Publication information
- Publisher: DC Comics
- First appearance: Detective Comics #296 (October 1961)
- Created by: Bill Finger (writer) Jim Mooney (artist)

In-story information
- Alter ego: Professor Irving Norbert
- Species: Human
- Abilities: Use of planet-based weapons

= Planet Master =

Planet Master is the name of two fictional characters appearing in comics published by DC Comics. The first Planet Master, a scientist called Irving Norbert and his lab assistant, who would later take on the name and costume, first appeared in Detective Comics #296 in October 1961. The characters were created by writer Bill Finger and artist Jim Mooney.

== Fictional character biography ==

Professor Irving Norbert is a scientist who was exposed to the gases of a meteor. The result caused him to develop a split personality, with his alternate personality turning to a life of crime. Using his knowledge of astronomy, Norbert becomes a costumed villain named Planet Master, utilizing weapons based on the nine planets. He managed to outwit Batman and Robin in the first battle. Norbert's unscrupulous assistant Edward Burke discovers the double identity of his boss and decides to either join forces with Planet Master or to use his equipment on his own. Ultimately though, the effects of the gas wear off. Norbert's criminal self is erased and Batman brings Burke to justice.

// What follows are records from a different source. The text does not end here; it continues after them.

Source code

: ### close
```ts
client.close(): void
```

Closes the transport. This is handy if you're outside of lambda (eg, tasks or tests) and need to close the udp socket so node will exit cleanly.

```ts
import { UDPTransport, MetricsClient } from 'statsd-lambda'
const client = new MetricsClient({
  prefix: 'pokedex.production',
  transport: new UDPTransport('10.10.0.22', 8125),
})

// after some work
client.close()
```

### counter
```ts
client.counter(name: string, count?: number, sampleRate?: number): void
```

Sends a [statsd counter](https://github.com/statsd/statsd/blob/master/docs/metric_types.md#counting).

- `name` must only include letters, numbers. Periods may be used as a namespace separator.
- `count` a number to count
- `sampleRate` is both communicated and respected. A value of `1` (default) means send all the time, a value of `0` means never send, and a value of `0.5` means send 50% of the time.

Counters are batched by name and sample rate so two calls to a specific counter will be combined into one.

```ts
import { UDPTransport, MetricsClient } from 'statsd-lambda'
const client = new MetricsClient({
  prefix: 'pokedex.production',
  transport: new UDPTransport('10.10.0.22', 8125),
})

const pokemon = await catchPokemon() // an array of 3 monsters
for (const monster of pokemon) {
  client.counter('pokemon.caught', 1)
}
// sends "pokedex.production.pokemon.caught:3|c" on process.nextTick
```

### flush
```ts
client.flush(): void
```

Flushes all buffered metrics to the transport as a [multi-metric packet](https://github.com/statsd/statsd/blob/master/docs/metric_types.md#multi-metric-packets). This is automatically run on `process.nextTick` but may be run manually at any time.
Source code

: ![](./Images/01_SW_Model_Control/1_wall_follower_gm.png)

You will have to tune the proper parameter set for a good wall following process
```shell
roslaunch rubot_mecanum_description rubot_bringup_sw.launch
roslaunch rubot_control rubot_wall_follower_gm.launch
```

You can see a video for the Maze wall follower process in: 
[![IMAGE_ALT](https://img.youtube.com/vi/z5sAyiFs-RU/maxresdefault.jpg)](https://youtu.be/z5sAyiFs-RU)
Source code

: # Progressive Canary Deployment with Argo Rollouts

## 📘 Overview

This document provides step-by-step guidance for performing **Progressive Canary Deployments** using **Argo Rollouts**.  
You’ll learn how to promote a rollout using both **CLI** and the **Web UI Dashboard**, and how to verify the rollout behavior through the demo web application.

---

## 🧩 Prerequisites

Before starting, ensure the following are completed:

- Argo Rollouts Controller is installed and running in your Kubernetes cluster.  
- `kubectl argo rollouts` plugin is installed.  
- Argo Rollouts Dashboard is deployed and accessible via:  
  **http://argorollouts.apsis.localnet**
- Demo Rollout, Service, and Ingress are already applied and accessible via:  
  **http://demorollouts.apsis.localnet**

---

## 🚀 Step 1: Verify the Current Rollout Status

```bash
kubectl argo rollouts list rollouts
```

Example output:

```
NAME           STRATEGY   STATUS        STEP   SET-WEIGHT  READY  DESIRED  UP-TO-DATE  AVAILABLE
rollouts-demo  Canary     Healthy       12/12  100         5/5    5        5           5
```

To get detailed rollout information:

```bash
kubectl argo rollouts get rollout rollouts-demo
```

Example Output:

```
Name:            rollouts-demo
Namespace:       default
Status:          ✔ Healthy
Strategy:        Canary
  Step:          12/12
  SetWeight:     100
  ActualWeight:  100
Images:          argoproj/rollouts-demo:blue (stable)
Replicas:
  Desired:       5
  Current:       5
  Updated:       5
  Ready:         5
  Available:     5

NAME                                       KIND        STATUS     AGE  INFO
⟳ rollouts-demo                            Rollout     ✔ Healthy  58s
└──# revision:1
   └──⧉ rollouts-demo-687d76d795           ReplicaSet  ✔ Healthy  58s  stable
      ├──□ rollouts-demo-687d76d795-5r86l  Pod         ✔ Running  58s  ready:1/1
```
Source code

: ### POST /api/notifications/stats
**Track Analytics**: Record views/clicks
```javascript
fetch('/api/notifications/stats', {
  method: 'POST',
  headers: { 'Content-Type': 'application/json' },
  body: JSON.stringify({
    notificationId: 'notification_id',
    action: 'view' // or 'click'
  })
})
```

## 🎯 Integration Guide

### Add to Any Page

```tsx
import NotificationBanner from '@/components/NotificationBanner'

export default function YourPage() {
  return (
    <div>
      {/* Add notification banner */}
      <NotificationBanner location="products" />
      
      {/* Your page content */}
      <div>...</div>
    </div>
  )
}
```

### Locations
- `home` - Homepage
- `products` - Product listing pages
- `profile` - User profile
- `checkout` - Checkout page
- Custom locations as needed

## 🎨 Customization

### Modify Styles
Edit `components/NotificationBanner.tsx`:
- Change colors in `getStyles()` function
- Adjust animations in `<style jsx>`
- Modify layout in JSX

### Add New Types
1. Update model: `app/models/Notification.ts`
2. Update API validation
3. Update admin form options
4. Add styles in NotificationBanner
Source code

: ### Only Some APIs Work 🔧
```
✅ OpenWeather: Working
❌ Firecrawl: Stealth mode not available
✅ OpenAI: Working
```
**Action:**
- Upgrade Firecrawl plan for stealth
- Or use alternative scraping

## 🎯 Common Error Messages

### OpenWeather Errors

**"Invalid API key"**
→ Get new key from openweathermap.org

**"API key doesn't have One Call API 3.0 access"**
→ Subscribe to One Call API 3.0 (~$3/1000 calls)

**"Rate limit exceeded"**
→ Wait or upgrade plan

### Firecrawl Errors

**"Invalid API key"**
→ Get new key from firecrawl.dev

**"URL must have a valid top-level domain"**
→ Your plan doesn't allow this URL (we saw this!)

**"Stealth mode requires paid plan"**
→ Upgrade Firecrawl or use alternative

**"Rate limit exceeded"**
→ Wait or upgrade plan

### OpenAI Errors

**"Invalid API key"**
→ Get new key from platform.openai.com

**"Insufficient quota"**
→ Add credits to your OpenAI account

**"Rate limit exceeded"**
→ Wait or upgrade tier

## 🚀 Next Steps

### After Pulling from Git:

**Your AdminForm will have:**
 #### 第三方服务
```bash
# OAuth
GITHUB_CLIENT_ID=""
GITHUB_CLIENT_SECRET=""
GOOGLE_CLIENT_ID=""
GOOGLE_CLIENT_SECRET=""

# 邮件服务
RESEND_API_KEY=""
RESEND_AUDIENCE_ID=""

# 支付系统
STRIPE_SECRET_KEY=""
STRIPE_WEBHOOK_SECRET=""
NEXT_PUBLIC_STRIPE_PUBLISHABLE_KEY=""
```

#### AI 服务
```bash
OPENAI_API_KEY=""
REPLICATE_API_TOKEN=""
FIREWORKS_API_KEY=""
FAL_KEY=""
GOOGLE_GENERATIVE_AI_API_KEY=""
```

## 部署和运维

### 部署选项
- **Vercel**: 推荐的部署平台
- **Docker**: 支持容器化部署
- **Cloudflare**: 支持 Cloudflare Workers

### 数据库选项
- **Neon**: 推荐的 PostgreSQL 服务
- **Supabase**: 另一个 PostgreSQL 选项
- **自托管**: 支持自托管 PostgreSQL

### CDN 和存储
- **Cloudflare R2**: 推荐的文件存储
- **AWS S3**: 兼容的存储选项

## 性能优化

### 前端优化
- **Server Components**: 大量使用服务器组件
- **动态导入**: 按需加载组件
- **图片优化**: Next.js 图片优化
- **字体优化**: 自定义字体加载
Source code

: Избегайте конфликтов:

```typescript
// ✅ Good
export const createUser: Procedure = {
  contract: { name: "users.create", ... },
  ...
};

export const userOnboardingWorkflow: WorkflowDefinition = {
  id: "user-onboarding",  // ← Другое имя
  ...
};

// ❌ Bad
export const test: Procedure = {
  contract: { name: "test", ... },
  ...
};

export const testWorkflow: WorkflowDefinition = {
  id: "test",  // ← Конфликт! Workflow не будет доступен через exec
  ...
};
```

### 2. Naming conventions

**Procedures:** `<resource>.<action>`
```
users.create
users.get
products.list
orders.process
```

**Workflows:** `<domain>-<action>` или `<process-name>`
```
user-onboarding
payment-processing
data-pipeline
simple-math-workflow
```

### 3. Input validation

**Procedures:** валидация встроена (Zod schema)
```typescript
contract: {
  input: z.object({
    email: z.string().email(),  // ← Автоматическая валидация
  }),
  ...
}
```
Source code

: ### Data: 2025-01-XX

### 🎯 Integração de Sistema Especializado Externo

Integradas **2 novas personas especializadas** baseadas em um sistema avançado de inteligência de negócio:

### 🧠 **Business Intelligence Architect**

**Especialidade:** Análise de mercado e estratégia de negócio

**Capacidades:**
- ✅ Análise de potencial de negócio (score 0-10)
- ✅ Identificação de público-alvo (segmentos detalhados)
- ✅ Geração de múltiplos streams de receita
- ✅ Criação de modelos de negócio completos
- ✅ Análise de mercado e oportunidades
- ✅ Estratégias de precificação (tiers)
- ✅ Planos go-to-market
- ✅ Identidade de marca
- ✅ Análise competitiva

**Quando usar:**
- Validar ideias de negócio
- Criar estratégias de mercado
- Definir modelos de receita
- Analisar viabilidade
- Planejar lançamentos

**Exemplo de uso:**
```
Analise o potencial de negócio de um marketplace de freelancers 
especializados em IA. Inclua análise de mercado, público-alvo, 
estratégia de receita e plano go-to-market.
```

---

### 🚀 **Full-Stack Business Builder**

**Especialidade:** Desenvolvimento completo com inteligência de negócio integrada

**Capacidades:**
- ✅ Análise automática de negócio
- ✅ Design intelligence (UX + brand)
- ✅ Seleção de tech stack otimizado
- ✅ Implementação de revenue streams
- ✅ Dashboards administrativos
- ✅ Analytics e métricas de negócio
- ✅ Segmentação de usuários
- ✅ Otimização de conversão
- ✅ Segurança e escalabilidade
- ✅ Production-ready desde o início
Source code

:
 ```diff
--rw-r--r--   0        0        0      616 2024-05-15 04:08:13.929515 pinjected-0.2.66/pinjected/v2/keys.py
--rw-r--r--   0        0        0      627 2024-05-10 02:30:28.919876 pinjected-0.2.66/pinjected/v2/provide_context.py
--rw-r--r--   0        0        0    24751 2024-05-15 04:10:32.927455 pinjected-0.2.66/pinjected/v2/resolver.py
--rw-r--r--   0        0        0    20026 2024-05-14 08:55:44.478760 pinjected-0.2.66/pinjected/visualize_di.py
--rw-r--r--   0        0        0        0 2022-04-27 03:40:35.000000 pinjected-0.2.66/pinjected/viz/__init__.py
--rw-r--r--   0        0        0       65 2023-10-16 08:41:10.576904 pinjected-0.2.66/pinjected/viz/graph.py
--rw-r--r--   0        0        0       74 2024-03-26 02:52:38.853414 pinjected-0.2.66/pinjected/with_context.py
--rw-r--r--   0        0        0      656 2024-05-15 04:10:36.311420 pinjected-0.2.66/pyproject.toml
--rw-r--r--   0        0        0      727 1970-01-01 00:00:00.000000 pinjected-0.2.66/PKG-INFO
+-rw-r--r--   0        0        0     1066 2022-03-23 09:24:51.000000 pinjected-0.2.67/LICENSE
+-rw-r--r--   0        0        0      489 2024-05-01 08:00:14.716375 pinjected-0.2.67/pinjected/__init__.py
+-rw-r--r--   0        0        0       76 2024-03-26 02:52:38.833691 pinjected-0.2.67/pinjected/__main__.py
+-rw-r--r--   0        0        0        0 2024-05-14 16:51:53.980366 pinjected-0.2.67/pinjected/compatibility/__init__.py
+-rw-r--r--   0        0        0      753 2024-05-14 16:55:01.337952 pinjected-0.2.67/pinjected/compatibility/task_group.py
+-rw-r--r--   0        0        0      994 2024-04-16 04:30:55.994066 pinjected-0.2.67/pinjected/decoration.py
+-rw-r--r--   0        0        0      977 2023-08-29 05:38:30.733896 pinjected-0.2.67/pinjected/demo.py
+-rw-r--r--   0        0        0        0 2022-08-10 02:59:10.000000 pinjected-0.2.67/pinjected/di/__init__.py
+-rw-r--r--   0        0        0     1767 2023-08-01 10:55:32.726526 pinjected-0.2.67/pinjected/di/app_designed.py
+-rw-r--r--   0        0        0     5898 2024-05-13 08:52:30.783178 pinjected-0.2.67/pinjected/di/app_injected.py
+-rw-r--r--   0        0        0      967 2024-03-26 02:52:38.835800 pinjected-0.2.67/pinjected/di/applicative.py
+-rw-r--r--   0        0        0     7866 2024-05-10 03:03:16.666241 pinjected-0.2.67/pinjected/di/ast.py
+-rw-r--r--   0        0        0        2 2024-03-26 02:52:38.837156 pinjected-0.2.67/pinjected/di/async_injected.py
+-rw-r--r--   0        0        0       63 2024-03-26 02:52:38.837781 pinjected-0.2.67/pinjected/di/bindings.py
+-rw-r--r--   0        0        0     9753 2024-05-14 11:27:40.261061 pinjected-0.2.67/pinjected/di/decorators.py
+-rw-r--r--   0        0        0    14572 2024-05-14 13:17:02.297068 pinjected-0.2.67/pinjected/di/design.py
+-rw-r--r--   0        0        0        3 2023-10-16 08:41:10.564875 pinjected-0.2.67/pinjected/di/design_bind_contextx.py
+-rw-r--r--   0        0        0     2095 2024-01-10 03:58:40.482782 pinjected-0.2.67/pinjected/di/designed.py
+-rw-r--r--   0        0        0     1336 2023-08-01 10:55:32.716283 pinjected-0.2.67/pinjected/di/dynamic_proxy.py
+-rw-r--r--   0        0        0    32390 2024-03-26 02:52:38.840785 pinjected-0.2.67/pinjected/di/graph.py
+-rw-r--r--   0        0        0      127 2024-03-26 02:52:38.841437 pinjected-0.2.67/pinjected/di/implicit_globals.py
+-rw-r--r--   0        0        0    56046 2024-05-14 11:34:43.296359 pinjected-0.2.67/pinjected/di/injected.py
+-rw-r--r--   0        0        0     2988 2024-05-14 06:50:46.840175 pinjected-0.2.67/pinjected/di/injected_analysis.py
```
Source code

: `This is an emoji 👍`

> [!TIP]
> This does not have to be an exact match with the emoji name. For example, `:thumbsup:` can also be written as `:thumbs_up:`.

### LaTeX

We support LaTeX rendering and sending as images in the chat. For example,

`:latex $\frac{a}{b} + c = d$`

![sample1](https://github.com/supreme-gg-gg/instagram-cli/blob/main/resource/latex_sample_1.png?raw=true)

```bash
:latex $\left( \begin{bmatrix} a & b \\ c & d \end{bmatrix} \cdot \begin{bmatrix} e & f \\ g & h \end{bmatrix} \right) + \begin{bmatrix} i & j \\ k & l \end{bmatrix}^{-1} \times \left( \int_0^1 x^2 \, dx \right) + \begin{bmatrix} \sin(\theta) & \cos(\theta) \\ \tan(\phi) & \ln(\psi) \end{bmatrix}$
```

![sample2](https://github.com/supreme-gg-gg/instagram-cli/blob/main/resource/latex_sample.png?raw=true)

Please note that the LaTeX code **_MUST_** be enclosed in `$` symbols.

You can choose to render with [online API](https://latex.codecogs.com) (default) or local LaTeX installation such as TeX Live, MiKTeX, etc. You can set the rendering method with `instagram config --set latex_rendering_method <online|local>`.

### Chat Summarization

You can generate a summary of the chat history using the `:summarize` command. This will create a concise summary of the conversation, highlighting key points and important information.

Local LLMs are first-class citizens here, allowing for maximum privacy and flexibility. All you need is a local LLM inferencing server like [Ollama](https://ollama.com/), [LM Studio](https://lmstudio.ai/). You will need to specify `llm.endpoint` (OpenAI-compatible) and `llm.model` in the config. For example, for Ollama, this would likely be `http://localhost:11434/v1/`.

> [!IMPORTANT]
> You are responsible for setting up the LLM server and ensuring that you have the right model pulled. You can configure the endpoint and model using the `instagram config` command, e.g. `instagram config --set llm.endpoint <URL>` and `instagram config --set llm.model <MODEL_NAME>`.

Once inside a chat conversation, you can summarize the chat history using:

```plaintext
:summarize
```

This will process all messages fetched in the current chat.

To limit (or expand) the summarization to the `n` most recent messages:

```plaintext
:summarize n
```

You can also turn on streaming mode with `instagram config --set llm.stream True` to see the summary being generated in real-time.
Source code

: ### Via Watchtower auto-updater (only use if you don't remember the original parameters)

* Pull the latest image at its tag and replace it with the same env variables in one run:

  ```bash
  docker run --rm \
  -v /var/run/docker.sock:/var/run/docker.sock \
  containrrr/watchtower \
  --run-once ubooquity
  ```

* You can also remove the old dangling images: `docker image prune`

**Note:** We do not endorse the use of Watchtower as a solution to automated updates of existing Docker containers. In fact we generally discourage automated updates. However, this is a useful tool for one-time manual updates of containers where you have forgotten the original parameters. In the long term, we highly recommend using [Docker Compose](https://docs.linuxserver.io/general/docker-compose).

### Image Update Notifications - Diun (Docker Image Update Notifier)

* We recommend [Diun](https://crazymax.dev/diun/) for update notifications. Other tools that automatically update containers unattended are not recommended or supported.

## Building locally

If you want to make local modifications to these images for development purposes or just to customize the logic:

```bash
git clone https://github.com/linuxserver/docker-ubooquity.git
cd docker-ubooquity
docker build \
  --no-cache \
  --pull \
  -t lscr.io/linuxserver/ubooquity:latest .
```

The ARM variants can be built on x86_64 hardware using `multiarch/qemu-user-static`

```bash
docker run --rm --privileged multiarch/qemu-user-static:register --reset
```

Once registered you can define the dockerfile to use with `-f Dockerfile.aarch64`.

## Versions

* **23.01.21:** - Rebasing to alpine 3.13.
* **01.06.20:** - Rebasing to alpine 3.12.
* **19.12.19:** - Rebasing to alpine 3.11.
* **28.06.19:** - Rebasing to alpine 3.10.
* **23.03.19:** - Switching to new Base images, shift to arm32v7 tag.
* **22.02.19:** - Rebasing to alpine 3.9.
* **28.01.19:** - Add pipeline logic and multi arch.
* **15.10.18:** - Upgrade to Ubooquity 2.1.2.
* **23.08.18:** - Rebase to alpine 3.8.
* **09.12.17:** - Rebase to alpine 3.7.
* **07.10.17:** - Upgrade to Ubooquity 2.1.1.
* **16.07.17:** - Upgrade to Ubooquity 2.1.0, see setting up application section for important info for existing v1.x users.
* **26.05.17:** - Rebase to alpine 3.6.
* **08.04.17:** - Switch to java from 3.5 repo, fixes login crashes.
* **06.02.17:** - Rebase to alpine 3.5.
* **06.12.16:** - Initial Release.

=== Second Planet Master ===
When Kobra creates a strike-force called Strike Force Kobra to usurp Stagg Enterprises in his goal of world domination, one of the villains he recruits, Edward Burke, is patterned after the original Planet Master. This version is able to simulate the conditions of the other planets in the Solar System. He, alongside the other members of Strike Force Kobra, battles the Outsiders.
Planet Master appears during the Infinite Crisis storyline as a member of Alexander Luthor Jr.'s Secret Society of Super Villains. He participates in the Battle of Metropolis alongside Strike Force Kobra teammates Zebra-Man and Spectrumonster.

==Powers and abilities==
The first Planet Master uses weapons based on the planets.

The second Planet Master can simulate the conditions typical to any of the nine planets in the Solar System. For example, he can use the speed of Mercury, the heat of Mars, the strength of Jupiter, the rings of Saturn, and the cold of Pluto.

==In other media==
- An amalgamated incarnation of Planet Master appears in Batman: The Brave and the Bold, voiced by Stephen Root. This version resembles Irving Norbert and possesses similar powers to the second Planet Master.
- Edward Burke appears in the Batman: Arkham Knight DLC "A Matter of Family" via audio tapes, voiced by JB Blanc. This version was a billionaire whose daughter was dying of cancer. He was approached by Dr. Penelope Young, Dr. Harleen Quinzel, and the Joker under the alias of Jack White, who claimed they would cure her while Burke built the Seaside Amusement Park as a favor to White, though Burke's daughter died anyway. Devastated, Burke gave ownership of the park to White and was driven to suicide, unaware that the pills he used were laced with Joker venom.